[aarch64-port-dev ] 8133352: aarch64: generates constrained unpredictable instructions

Wed Aug 19 16:33:49 UTC 2015

Looks fine to me.

I did not see any comments from our colleges (from RH) who works on 
arm64. Are they agree with this change?

Thanks,
Vladimir

On 8/18/15 6:07 AM, Edward Nevill wrote:
> Hi,
>
> Given that there has been no objections to my proposed solution I have prepared a webrev based on this.
>
> http://cr.openjdk.java.net/~enevill/8133352/webrev.01
>
> The original jira issue is here
>
> https://bugs.openjdk.java.net/browse/JDK-8133352
>
> I have tested with jtreg hotspot and langtools. Results before and after were identical.
>
> Hotspot: Test results: passed: 883; failed: 2; error: 10
> Langtools: Test results: passed: 3,260; failed: 2
>
> Please review and if OK I will push,
>
> Thanks,
> Ed.
>
> On Wed, 2015-08-12 at 17:23 +0100, Edward Nevill wrote:
>> On Tue, 2015-08-11 at 09:55 -0700, Vladimir Kozlov wrote:
>>> I think it depends how expensive push/pop on arm64.
>>> In c2 generated code you may introduced spills to stack around GetAndAdd code since you use additional register (in
>>> .ad).
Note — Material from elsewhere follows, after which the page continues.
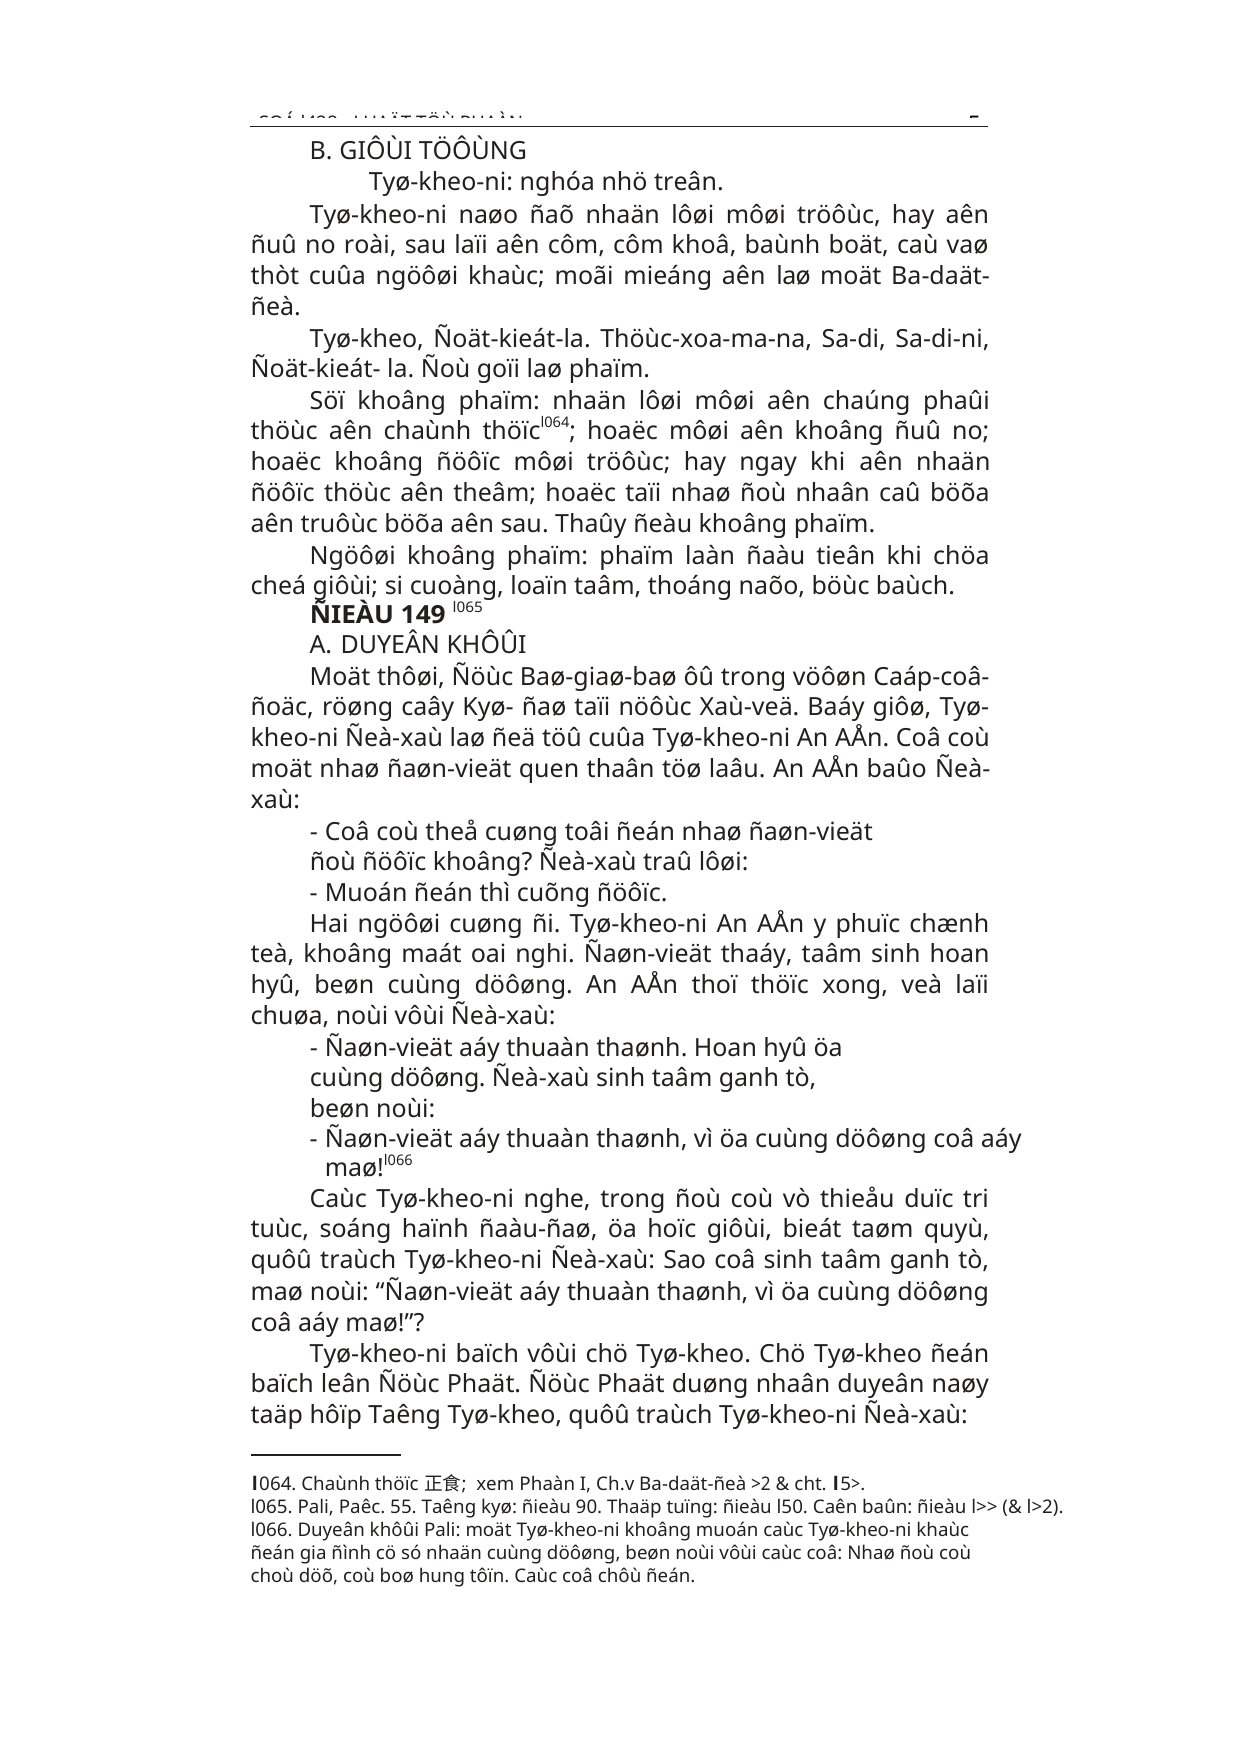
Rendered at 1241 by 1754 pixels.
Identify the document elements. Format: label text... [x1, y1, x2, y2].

So you are saving on stack anyway.
>>> On other hand your changes (third temp) are not so big and I think acceptable.
>>> On 8/11/15 8:57 AM, Edward Nevill wrote:
>> -#define ATOMIC_OP(LDXR, OP, STXR)                                       \
>> +#define ATOMIC_OP(LDXR, OP, IOP, STXR)                                       \
>>   void MacroAssembler::atomic_##OP(Register prev, RegisterOrConstant incr, Register addr) { \
>>     Register result = rscratch2;                                          \
>>     if (prev->is_valid())                                                 \
>> @@ -2120,14 +2125,15 @@
>>     bind(retry_load);                                                     \
>>     LDXR(result, addr);                                                   \
>>     OP(rscratch1, result, incr);                                          \
>> -  STXR(rscratch1, rscratch1, addr);                                     \
>> -  cbnzw(rscratch1, retry_load);                                         \
>> -  if (prev->is_valid() && prev != result)                               \
>> -    mov(prev, result);                                                  \
>> +  STXR(rscratch2, rscratch1, addr);                                     \
>> +  cbnzw(rscratch2, retry_load);                                         \
>> +  if (prev->is_valid() && prev != result) {                             \
>> +    IOP(prev, rscratch1, incr);                                         \
>> +  }                                                                     \
>>   }
>>
>> -ATOMIC_OP(ldxr, add, stxr)
>> -ATOMIC_OP(ldxrw, addw, stxrw)
>> +ATOMIC_OP(ldxr, add, sub, stxr)
>> +ATOMIC_OP(ldxrw, addw, subw, stxrw)
>>
>> This essentially creates the extra register we need by using the inverse operation to restore the result.
>>
>> It doesn't win any beauty contests, but it is probably the most optimal.
>
>
>